OCI development director and daily transit rider, Tom McNair, said the plan considers the needs of the Regional Transit Authority (RTA). For example, it includes a left-turn lane on Lorain at Fulton Road where the #79 bus turns. But, Michael Schipper, RTA Deputy General Manager, said the plan as presented has not won the support of the transit agency. His concerns about access to transit stops on the north side of Lorain because of the cycle track were echoed by a few residents (as an aside, Schipper was initially opposed to the bike lanes on Euclid Avenue. Last night, he touted the Euclid Avenue bike lanes as an example of functional infrastructure).
“I disagree with the idea (that transit) is an afterthought,” Wobser said. “I think choices have to be made, but I don’t think we would do anything to cause RTA to fail on this line.”
Bike Cleveland director Jacob Van Sickle showed a solution for a cycle track and transit stop from Vancouver (pictured above). The barrier between the cycle track and the road is a wide, raised curb that serves double duty as bus stop. Schipper said that won’t work on Lorain, but didn’t provide more details (a bike planner I spoke to afterward cited another example of a cycle track that curves behind bus stops).
Cycle tracks exist in 53 cities from New York to Memphis, Van Sickle said, where they have greatly improved safety and even retail sales for their chosen street.
Supporters said the cycle track will make them more comfortable biking with small children than the original plans for bike lanes.
“Something like this makes me proud to be a Clevelander,” said Ohio City resident and Bike Cleveland board member, John McGovern. “We wouldn’t take our kid (biking) on Lorain now. This says we’re creating a place for families to be and that’s critical.”
A few of the 100 or so attendees aired concerns that the alley system needs resurfacing if it is to be considered part of the Lorain Avenue plan. Wobser said the budget doesn’t allow for resurfacing the alley, but promised that it’s on their list of concerns, too.
Actually, the budget may be the biggest stumbling block to the Lorain complete street project. Cimperman has committed $100,000—the lion’s share of his road surfacing money from the city’s annual capital budget. The city has committed $1 million, which is the cap it placed on individual projects with its 2011 Complete and Green Streets law.

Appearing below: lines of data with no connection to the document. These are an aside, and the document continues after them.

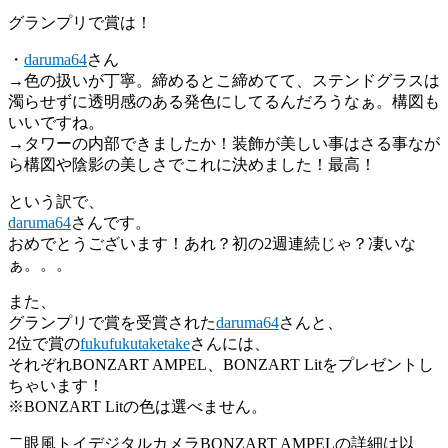
グランプリで賞は！
・
daruma64
さん
→色の扱いが丁寧。締めるとこ締めてて、ステンドグラスは
濁らせずに透明感のある発色にしてるんだろうなぁ。構図も
いいですね。
→タワーの内部できましたか！装飾が美しい事はさる事なが
ら構図や陰影の美しさでこれに決めました！最高！
という訳で、
daruma64
さんです。
おめでとうございます！あれ？初の2週連続じゃ？凄いな
ぁ。。。
また、
グランプリで賞を受賞された
daruma64
さんと、
2位で賞の
fukufukutaketake
さんには、
それぞれBONZART AMPEL、BONZART Litをプレゼントし
ちゃいます！
※BONZART Litの色は選べません。
二眼風トイデジタルカメラBONZART AMPELの詳細は以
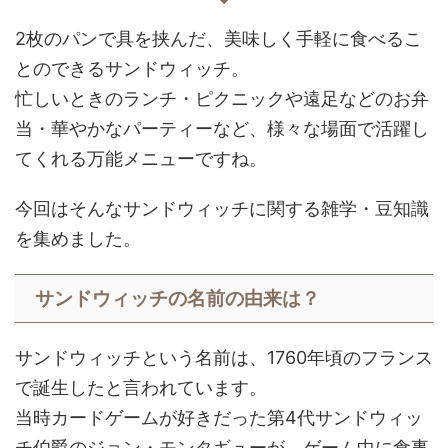
2枚のパンで具を挟んだ、美味しく手軽に食べるこ
とのできるサンドウィッチ。
忙しいときのランチ・ピクニックや遠足などのお弁
当・華やかなパーティーなど、様々な場面で活躍し
てくれる万能メニューですね。
今回はそんなサンドウィッチに関する雑学・豆知識
を集めました。
サンドウィッチの名前の由来は？
サンドウィッチという名前は、1760年頃のフランス
で誕生したと言われています。
当時カードゲームが好きだった第4代サンドウィッ
チ伯爵のジョン・モンタギューが、ゲーム中に食事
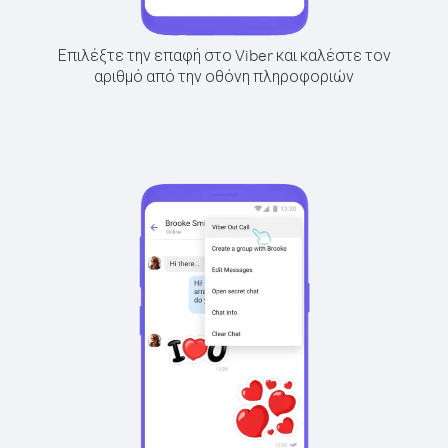
Επιλέξτε την επαφή στο Viber και καλέστε τον
αριθμό από την οθόνη πληροφοριών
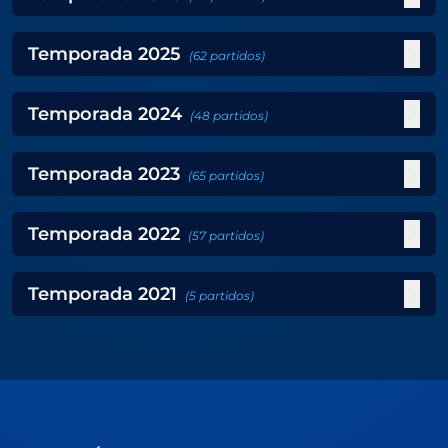
Temporada
2025
(
62
partidos
)
Temporada
2024
(
48
partidos
)
Temporada
2023
(
65
partidos
)
Temporada
2022
(
57
partidos
)
Temporada
2021
(
5
partidos
)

Wobser said the rest will have to be made up by the state and federal sources (a number of people afterward expressed doubt in the state because of its poor track record of supporting multi-modal projects. There’s a stronger possibility that the region’s MPO would seek federal Transportation Enhancement or CMAQ funds, which are federal pots to build bike and transit projects. But the $17 million price tag is around what these sources grant to dozens of projects across the state in a year).